== WHAT TO DO ==
The entries below are to be copied exactly, with nothing left out.

Records drawn from a dataset:

══════

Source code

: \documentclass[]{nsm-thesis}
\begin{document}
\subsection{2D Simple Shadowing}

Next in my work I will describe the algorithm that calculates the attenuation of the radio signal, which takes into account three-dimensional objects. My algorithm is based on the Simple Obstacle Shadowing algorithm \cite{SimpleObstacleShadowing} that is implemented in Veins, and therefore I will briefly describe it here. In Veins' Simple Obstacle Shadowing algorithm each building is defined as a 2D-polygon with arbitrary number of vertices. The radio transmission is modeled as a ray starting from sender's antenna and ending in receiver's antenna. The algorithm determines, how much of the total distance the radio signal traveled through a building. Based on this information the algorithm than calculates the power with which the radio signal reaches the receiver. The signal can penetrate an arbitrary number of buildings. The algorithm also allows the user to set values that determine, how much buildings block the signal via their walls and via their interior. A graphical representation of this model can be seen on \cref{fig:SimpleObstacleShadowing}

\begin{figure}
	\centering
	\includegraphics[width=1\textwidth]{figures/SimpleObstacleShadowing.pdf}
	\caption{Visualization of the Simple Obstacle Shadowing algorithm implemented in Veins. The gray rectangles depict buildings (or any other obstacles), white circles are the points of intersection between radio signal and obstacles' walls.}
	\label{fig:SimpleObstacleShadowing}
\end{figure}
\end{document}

══════

== WRITTEN ANSWER ==
Source code

: \documentclass[]{nsm-thesis}
\begin{document}
\subsection{2D Simple Shadowing}

Next in my work I will describe the algorithm that calculates the attenuation of the radio signal, which takes into account three-dimensional objects. My algorithm is based on the Simple Obstacle Shadowing algorithm \cite{SimpleObstacleShadowing} that is implemented in Veins, and therefore I will briefly describe it here. In Veins' Simple Obstacle Shadowing algorithm each building is defined as a 2D-polygon with arbitrary number of vertices. The radio transmission is modeled as a ray starting from sender's antenna and ending in receiver's antenna. The algorithm determines, how much of the total distance the radio signal traveled through a building. Based on this information the algorithm than calculates the power with which the radio signal reaches the receiver. The signal can penetrate an arbitrary number of buildings. The algorithm also allows the user to set values that determine, how much buildings block the signal via their walls and via their interior. A graphical representation of this model can be seen on \cref{fig:SimpleObstacleShadowing}

\begin{figure}
	\centering
	\includegraphics[width=1\textwidth]{figures/SimpleObstacleShadowing.pdf}
	\caption{Visualization of the Simple Obstacle Shadowing algorithm implemented in Veins. The gray rectangles depict buildings (or any other obstacles), white circles are the points of intersection between radio signal and obstacles' walls.}
	\label{fig:SimpleObstacleShadowing}
\end{figure}
\end{document}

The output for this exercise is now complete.